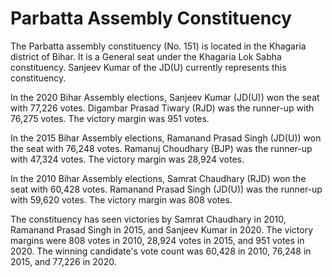 # Parbatta Assembly Constituency

The Parbatta assembly constituency (No. 151) is located in the Khagaria district of Bihar. It is a General seat under the Khagaria Lok Sabha constituency. Sanjeev Kumar of the JD(U) currently represents this constituency.

In the 2020 Bihar Assembly elections, Sanjeev Kumar (JD(U)) won the seat with 77,226 votes. Digambar Prasad Tiwary (RJD) was the runner-up with 76,275 votes. The victory margin was 951 votes.

In the 2015 Bihar Assembly elections, Ramanand Prasad Singh (JD(U)) won the seat with 76,248 votes. Ramanuj Choudhary (BJP) was the runner-up with 47,324 votes. The victory margin was 28,924 votes.

In the 2010 Bihar Assembly elections, Samrat Chaudhary (RJD) won the seat with 60,428 votes. Ramanand Prasad Singh (JD(U)) was the runner-up with 59,620 votes. The victory margin was 808 votes.

The constituency has seen victories by Samrat Chaudhary in 2010, Ramanand Prasad Singh in 2015, and Sanjeev Kumar in 2020. The victory margins were 808 votes in 2010, 28,924 votes in 2015, and 951 votes in 2020. The winning candidate's vote count was 60,428 in 2010, 76,248 in 2015, and 77,226 in 2020.
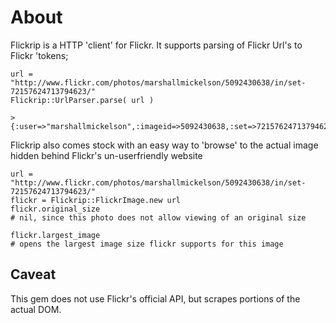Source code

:# About

Flickrip is a HTTP 'client' for Flickr. It supports parsing of Flickr
Url's to Flickr 'tokens;

    url = "http://www.flickr.com/photos/marshallmickelson/5092430638/in/set-72157624713794623/"
    Flickrip::UrlParser.parse( url )

    > {:user=>"marshallmickelson",:imageid=>5092430638,:set=>72157624713794623}

Flickrip also comes stock with an easy way to 'browse' to the actual
image hidden behind Flickr's un-userfriendly website

    url = "http://www.flickr.com/photos/marshallmickelson/5092430638/in/set-72157624713794623/"
    flickr = Flickrip::FlickrImage.new url
    flickr.original_size  
    # nil, since this photo does not allow viewing of an original size

    flickr.largest_image
    # opens the largest image size flickr supports for this image

## Caveat

This gem does not use Flickr's official API, but scrapes portions of the
actual DOM.
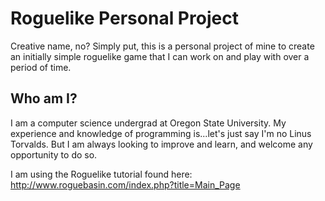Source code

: Roguelike Personal Project
================================

Creative name, no? Simply put, this is a personal project of 
mine to create an initially simple roguelike game that I can work on and
play with over a period of time.

Who am I?
--------------------------------
I am a computer science undergrad at Oregon State University. My experience 
and knowledge of programming is...let's just say I'm no Linus Torvalds. But
I am always looking to improve and learn, and welcome any opportunity to do
so. 

I am using the Roguelike tutorial found here:
http://www.roguebasin.com/index.php?title=Main_Page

- - - - - - -

What the task requires:
Each record should be copied exactly, and each image left out.

Exercise answer:
 # Parbatta Assembly Constituency

The Parbatta assembly constituency (No. 151) is located in the Khagaria district of Bihar. It is a General seat under the Khagaria Lok Sabha constituency. Sanjeev Kumar of the JD(U) currently represents this constituency.

In the 2020 Bihar Assembly elections, Sanjeev Kumar (JD(U)) won the seat with 77,226 votes. Digambar Prasad Tiwary (RJD) was the runner-up with 76,275 votes. The victory margin was 951 votes.

In the 2015 Bihar Assembly elections, Ramanand Prasad Singh (JD(U)) won the seat with 76,248 votes. Ramanuj Choudhary (BJP) was the runner-up with 47,324 votes. The victory margin was 28,924 votes.

In the 2010 Bihar Assembly elections, Samrat Chaudhary (RJD) won the seat with 60,428 votes. Ramanand Prasad Singh (JD(U)) was the runner-up with 59,620 votes. The victory margin was 808 votes.

The constituency has seen victories by Samrat Chaudhary in 2010, Ramanand Prasad Singh in 2015, and Sanjeev Kumar in 2020. The victory margins were 808 votes in 2010, 28,924 votes in 2015, and 951 votes in 2020. The winning candidate's vote count was 60,428 in 2010, 76,248 in 2015, and 77,226 in 2020.
Source code

:# About

Flickrip is a HTTP 'client' for Flickr. It supports parsing of Flickr
Url's to Flickr 'tokens;

    url = "http://www.flickr.com/photos/marshallmickelson/5092430638/in/set-72157624713794623/"
    Flickrip::UrlParser.parse( url )

    > {:user=>"marshallmickelson",:imageid=>5092430638,:set=>72157624713794623}

Flickrip also comes stock with an easy way to 'browse' to the actual
image hidden behind Flickr's un-userfriendly website

    url = "http://www.flickr.com/photos/marshallmickelson/5092430638/in/set-72157624713794623/"
    flickr = Flickrip::FlickrImage.new url
    flickr.original_size  
    # nil, since this photo does not allow viewing of an original size

    flickr.largest_image
    # opens the largest image size flickr supports for this image

## Caveat

This gem does not use Flickr's official API, but scrapes portions of the
actual DOM.
Source code

: Roguelike Personal Project
================================

Creative name, no? Simply put, this is a personal project of 
mine to create an initially simple roguelike game that I can work on and
play with over a period of time.

Who am I?
--------------------------------
I am a computer science undergrad at Oregon State University. My experience 
and knowledge of programming is...let's just say I'm no Linus Torvalds. But
I am always looking to improve and learn, and welcome any opportunity to do
so. 

I am using the Roguelike tutorial found here:
http://www.roguebasin.com/index.php?title=Main_Page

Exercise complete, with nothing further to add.